Basic API response for teaching demo

bensoltoff · October 9, 2017, 4:05pm

In my computing class I spend two days on obtaining data from the web (i.e. API requests, web scraping). I used to use the OMDB API because it didn't require authentication, queries were built very easily in the url, and the response converted very nicely to a one row data frame without any hassle. However a) it moved last year to a paid API (which wasn't a huge problem, they gave me an API key for teaching demo purposes), and b) they added a new ratings field which causes the response to take on a nested list format:

{
    "Title": "Sharknado",
    "Year": "2013",
    "Rated": "TV-14",
    "Released": "11 Jul 2013",
    "Runtime": "86 min",
    "Genre": "Comedy, Horror, Sci-Fi",
    "Director": "Anthony C. Ferrante",
    "Writer": "Thunder Levin",
    "Actors": "Ian Ziering, Tara Reid, John Heard, Cassandra Scerbo",
    "Plot": "When a freak hurricane swamps Los Angeles, nature's deadliest killer rules sea, land, and air as thousands of sharks terrorize the waterlogged populace.",
    "Language": "English",
    "Country": "USA",
    "Awards": "1 win & 2 nominations.",
    "Poster": "https://images-na.ssl-images-amazon.com/images/M/MV5BOTE2OTk4MTQzNV5BMl5BanBnXkFtZTcwODUxOTM3OQ@@._V1_SX300.jpg",
    "Ratings": [
        {
            "Source": "Internet Movie Database",
            "Value": "3.3/10"
        },
        {
            "Source": "Rotten Tomatoes",
            "Value": "82%"
        }
    ],
    "Metascore": "N/A",
    "imdbRating": "3.3",
    "imdbVotes": "38,601",
    "imdbID": "tt2724064",
    "Type": "movie",
    "DVD": "03 Sep 2013",
    "BoxOffice": "N/A",
    "Production": "NCM Fathom",
    "Website": "http://www.mtivideo.com/TitleView.aspx?TITLE_ID=728",
    "Response": "True"
}

which does not convert easily to a flat data frame easily using fromJSON() and as_tibble() (I have to convert the Ratings list element to NULL first). Obviously most APIs have this type of structure and I plan to go through these more complex structures with the students, using purrr functions to assist in the flattening process (I love Jenny Bryan's purrr tutorials), however for just an initial demo I'd prefer an API that returns a simple, flat structure. Anyone have recommendations for such an API?
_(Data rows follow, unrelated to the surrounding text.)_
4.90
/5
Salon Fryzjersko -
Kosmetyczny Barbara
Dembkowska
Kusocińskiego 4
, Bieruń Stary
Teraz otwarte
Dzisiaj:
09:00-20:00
pgensler · October 10, 2017, 8:05pm

I'm not sure if this is too complicated, but there seems to be quite a bit of public data hosted on data.world, and you can easily connect to it via their R package, which I think the JSON responses are pretty easy to work with, and is free to use.

Check out this blog for more information, on how someone has used it at data for democracy:

If you are looking for a good resource to parse JSON with ease, I would encourage you to look at the tidyjson package, which is not on CRAN, but you can install from github:

jennybryan · October 10, 2017, 11:08pm

How about the Random User Generator https://randomuser.me?

library(httr)
res <- GET("https://randomuser.me/api/?format=csv&inc=gender,name,nat&noinfo")
content(res)
#> Parsed with column specification:
#> cols(
#>   gender = col_character(),
#>   name.title = col_character(),
#>   name.first = col_character(),
#>   name.last = col_character(),
#>   nat = col_character()
#> )
#> # A tibble: 1 x 5
#>   gender name.title name.first name.last   nat
#>    <chr>      <chr>      <chr>     <chr> <chr>
#> 1   male         mr      marco     marin    ES

#> Created on Tue Oct 10 16:06:59 2017 using the reprex package

mmuurr · October 11, 2017, 1:25am

FYI, I believe the up-to-date (i.e. maintained) tidyjson package is here: https://github.com/jeremystan/tidyjson.